1. *Data Cleaning*  
   - Addressed missing values, corrected inconsistencies, and ensured proper data types.  
   - Detected and handled outliers in critical variables such as price, minimum_nights, and reviews_per_month.  
   - Result: A cleaner, more reliable dataset with realistic values, ready for robust analysis.  

2. *Exploratory Data Analysis (EDA)*  
   - Explored *numerical distributions* (price, minimum nights, reviews, availability) and identified skewed patterns.  
   - Analyzed *categorical features* (room types and neighborhood groups), showing that Manhattan and Brooklyn dominate the market.  
   - Investigated *host behavior and availability trends*, highlighting the differences between casual and professional hosts.  
   - Studied *price variations* across neighborhoods and room types, confirming Manhattan’s premium pricing compared to other boroughs.  
   - Conducted *correlation analysis*, which revealed weak relationships between most variables, except for a moderate link between number of reviews and reviews per month.  
   - Geospatial analysis mapped the distribution of listings across NYC, showing clustering in central and high-demand areas.  
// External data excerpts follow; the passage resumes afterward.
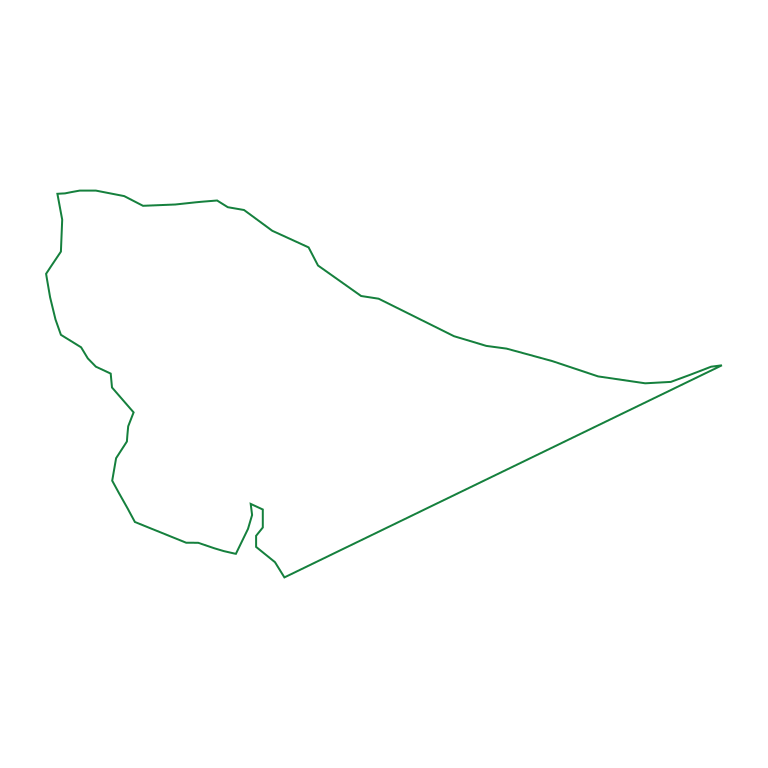 Sapphire, Soufrière, Saint Lucia
{"feature_id": "8701671B57170093007223", "entity_name": "Sapphire", "entity_type": "district", "adm_level": 2, "iso_a3": "LCA", "parent_name": "Saint Lucia", "parent_adm1": "Soufrière", "projection": "albers", "projection_center": [-61.049, 13.85], "detail": "fine", "context": "isolated", "style": "outline", "palette": "green", "viewbox_px": 768, "rotation_deg": 0, "n_neighbors": 0, "source": "geoboundaries", "source_scale": "gbopen_adm2", "svg_char_len": 961}
<svg xmlns="http://www.w3.org/2000/svg" viewBox="0 0 768 768"><path d="M217.1,200.5L202.2,201.7L195.8,202.3L175.3,204.5L143.0,205.8L124.2,196.1L95.9,190.6L79.7,190.6L71.4,192.1L64.9,193.4L62.6,193.5L57.4,193.8L62.2,219.7L60.9,251.6L50.9,266.5L46.1,273.8L46.9,278.7L50.1,297.3L55.5,319.5L60.9,334.8L65.4,337.6L81.1,347.3L87.8,358.4L95.9,366.7L110.7,373.6L112.0,387.5L133.6,412.4L128.2,426.3L127.4,434.9L126.9,441.5L116.1,458.2L112.2,480.7L118.8,492.8L126.8,507.0L128.2,509.5L128.7,510.5L134.9,522.0L186.1,542.7L198.2,542.8L214.4,548.3L223.8,551.1L234.7,553.6L235.9,553.8L248.0,528.9L252.1,515.0L250.7,503.9L262.8,509.5L262.8,527.5L256.1,535.8L256.1,546.9L275.0,562.2L284.4,577.4L721.9,365.3L715.1,366.2L711.1,366.7L689.6,375.0L670.8,381.9L645.2,383.3L598.1,376.4L552.3,361.1L506.5,348.6L486.3,345.9L454.0,336.2L378.6,298.7L361.1,296.0L318.0,265.5L308.6,247.4L272.3,230.8L244.0,210.0L227.8,207.2L217.1,200.5Z" fill="none" stroke="#15803d" stroke-width="2"/></svg>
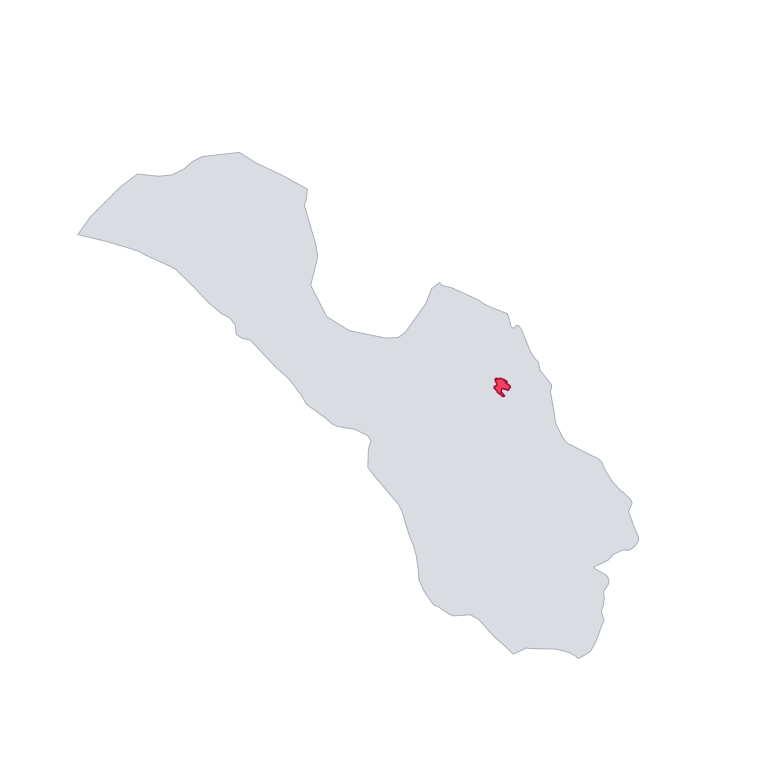 location of Brenguļu pag., Beverinas, Latvia, rotated 41°
{"feature_id": "27541924B16745328743360", "entity_name": "Brenguļu pag.", "entity_type": "district", "adm_level": 2, "iso_a3": "LVA", "parent_name": "Latvia", "parent_adm1": "Beverinas", "projection": "equal_earth", "projection_center": [25.567, 57.531], "detail": "fine", "context": "in_parent", "style": "filled", "palette": "rose", "viewbox_px": 768, "rotation_deg": 41, "n_neighbors": 0, "source": "geoboundaries", "source_scale": "gbopen_adm2", "svg_char_len": 4446}
<svg xmlns="http://www.w3.org/2000/svg" viewBox="0 0 768 768"><g transform="rotate(41 384 384)"><path d="M567.5,518.0L562.8,517.5L549.6,513.9L538.5,508.6L531.8,501.6L520.3,491.9L512.8,487.0L500.9,480.8L481.2,468.3L474.1,465.4L439.1,460.0L426.5,457.5L414.9,443.3L411.2,435.1L405.5,433.6L399.3,435.4L392.5,437.0L376.7,446.6L371.6,448.0L361.8,448.1L339.0,450.2L328.7,446.7L310.8,442.9L301.0,442.3L292.3,442.4L254.0,438.6L246.9,442.7L239.8,443.5L233.1,437.1L224.6,435.3L215.1,437.5L198.0,437.7L177.7,435.7L151.8,434.1L148.0,434.8L119.0,443.3L111.8,444.6L80.1,458.9L54.9,472.2L52.8,450.8L55.8,408.3L60.2,387.3L77.6,375.1L86.5,365.6L91.9,353.0L93.7,341.3L97.5,331.7L122.9,304.1L142.5,301.2L169.0,293.6L198.5,287.2L204.0,295.3L206.7,301.4L241.7,323.9L250.6,331.5L263.9,357.6L296.6,370.8L322.6,366.6L334.0,360.2L354.9,348.4L364.2,339.7L366.2,331.4L362.8,295.9L357.4,280.6L359.4,271.1L363.0,271.6L371.8,267.0L400.6,258.5L406.3,258.1L412.9,256.4L431.0,250.0L436.8,253.4L441.7,257.3L444.4,257.3L445.7,255.9L445.3,253.4L446.6,251.6L451.8,252.6L472.7,263.2L480.8,265.7L486.3,266.4L492.9,271.3L510.9,274.7L513.1,277.3L514.4,280.5L531.3,294.0L538.9,300.8L553.9,307.1L560.3,308.6L586.4,302.2L593.6,300.0L599.7,299.9L605.8,303.3L619.9,307.8L632.6,309.2L634.9,308.9L645.6,309.3L649.4,311.1L652.1,319.8L664.4,326.6L675.8,332.3L678.8,334.9L679.8,340.0L679.1,345.9L677.8,349.0L673.1,352.5L669.1,361.5L668.7,370.0L662.3,384.8L663.8,385.1L677.6,382.4L681.5,384.0L684.6,387.2L685.7,396.5L690.3,400.7L695.0,407.3L696.6,412.4L705.5,418.5L706.3,422.4L711.9,436.4L714.1,444.4L715.2,450.7L712.7,458.6L710.5,464.0L707.7,463.6L699.8,465.1L687.4,471.5L669.0,486.8L664.3,490.2L659.5,501.9L658.4,503.1L647.5,502.5L644.5,502.3L633.6,502.5L609.8,499.5L600.6,501.5L588.7,513.3L584.0,515.0L569.9,516.7L567.5,518.0Z" fill="#d9dde1" stroke="#a8b0b8" stroke-width="1"/><path d="M464.7,306.6L464.8,306.6L464.7,306.6L464.7,306.8L464.7,307.0L464.8,307.1L465.0,307.3L465.3,307.4L465.5,307.4L465.4,307.4L465.5,307.4L465.5,307.5L465.4,307.6L465.5,307.6L465.6,307.8L465.7,308.0L465.8,308.1L465.9,308.3L466.1,308.4L466.0,308.5L466.1,308.8L466.3,308.9L466.7,308.9L467.0,308.9L467.2,309.0L467.3,309.1L467.5,309.2L467.8,309.4L468.2,309.4L468.3,309.5L468.6,309.6L468.8,309.6L469.1,309.8L469.4,309.9L469.5,310.3L469.6,310.6L469.6,310.8L469.8,311.0L470.2,311.1L470.1,311.3L470.0,311.5L469.9,311.7L469.8,311.8L469.4,312.6L469.3,312.8L469.1,313.1L468.9,313.3L470.0,313.6L469.8,314.2L469.6,314.6L469.8,314.8L470.1,314.9L471.6,314.9L473.2,315.2L473.7,315.1L474.6,315.4L474.6,315.5L474.8,315.8L475.0,315.7L476.0,315.8L478.8,315.6L479.5,315.4L480.9,315.6L481.3,315.7L481.5,315.6L481.8,315.6L482.0,315.5L482.1,315.4L482.2,315.2L481.8,315.1L481.7,315.1L481.5,314.9L482.1,314.7L482.7,314.2L482.9,314.0L482.9,313.9L482.7,313.9L482.1,313.8L481.9,313.8L481.1,313.6L480.5,313.5L479.6,313.3L479.4,313.3L479.1,313.3L479.0,313.2L478.8,313.1L478.7,313.2L478.4,313.5L478.0,313.6L477.9,313.7L477.7,313.2L477.2,312.3L476.5,311.3L476.4,311.0L476.4,310.8L475.9,310.2L476.1,310.0L476.3,309.7L476.7,309.7L476.9,309.6L476.9,309.3L476.9,309.2L477.0,309.1L477.4,308.9L477.5,308.9L477.5,309.0L478.5,308.8L478.4,308.5L478.5,308.4L478.9,308.2L479.0,308.2L479.5,308.1L480.7,307.9L480.6,307.5L480.9,307.4L481.5,307.4L481.4,307.0L481.7,307.0L481.8,306.5L481.9,306.4L481.7,306.2L481.4,306.1L481.7,305.5L481.5,305.1L481.3,304.6L481.0,303.7L481.4,303.5L480.0,302.6L478.2,303.0L477.7,302.9L476.5,303.3L475.6,303.3L475.6,303.2L475.4,303.2L475.5,303.1L475.4,303.1L475.2,302.9L475.3,302.9L475.2,302.9L475.3,302.8L475.2,302.8L475.1,302.7L474.9,302.6L474.9,302.4L475.0,302.3L474.9,302.3L474.9,302.2L475.0,302.1L475.0,301.9L475.2,301.7L475.3,301.6L475.1,301.4L474.8,301.4L474.5,301.4L474.4,301.4L474.2,301.4L473.9,301.5L473.6,301.6L473.4,301.8L473.4,302.1L473.2,302.2L472.9,302.2L472.7,301.9L472.4,301.7L472.2,301.7L472.0,301.8L471.7,301.8L471.5,302.0L471.4,302.2L471.5,302.4L471.5,302.5L471.4,302.5L471.1,302.5L470.9,302.4L470.8,302.2L470.7,302.2L470.3,302.3L470.2,302.4L470.1,302.5L469.9,302.8L469.8,303.0L469.7,303.0L469.4,303.0L469.2,303.0L468.9,303.0L468.7,303.0L468.3,303.2L468.2,303.3L468.0,303.5L467.8,303.6L467.6,303.9L467.6,304.0L467.5,304.3L467.5,304.5L467.4,304.6L466.9,304.8L466.8,305.0L467.0,305.2L466.9,305.3L466.6,305.4L466.4,305.5L466.1,305.6L465.9,305.6L465.7,305.6L465.4,305.6L465.2,305.9L465.2,306.1L465.4,306.2L465.6,306.3L465.7,306.5L465.3,306.7L464.7,306.6Z" fill="#f43f5e" stroke="#9f1239" stroke-width="1.5"/></g></svg>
3. *Insights & Future Work*  
   - Derived actionable insights: Manhattan commands the highest prices, entire homes/apartments dominate the market, and most hosts manage a single listing.  
   - Suggested future directions: predictive modeling (price prediction, occupancy forecasting), advanced spatial/temporal analysis, customer segmentation, and policy implications.  

### 📌 Overall Takeaway  
Through systematic data cleaning and comprehensive exploratory analysis, we gained *valuable insights into the dynamics of Airbnb in NYC, including pricing trends, host behavior, and market structure. The study not only enhances understanding of the current market but also establishes a strong foundation for **future predictive modeling and advanced analytics. By bridging descriptive insights with predictive potential, this project demonstrates the power of data science in shaping smarter decisions for **hosts, policymakers, and travelers alike*.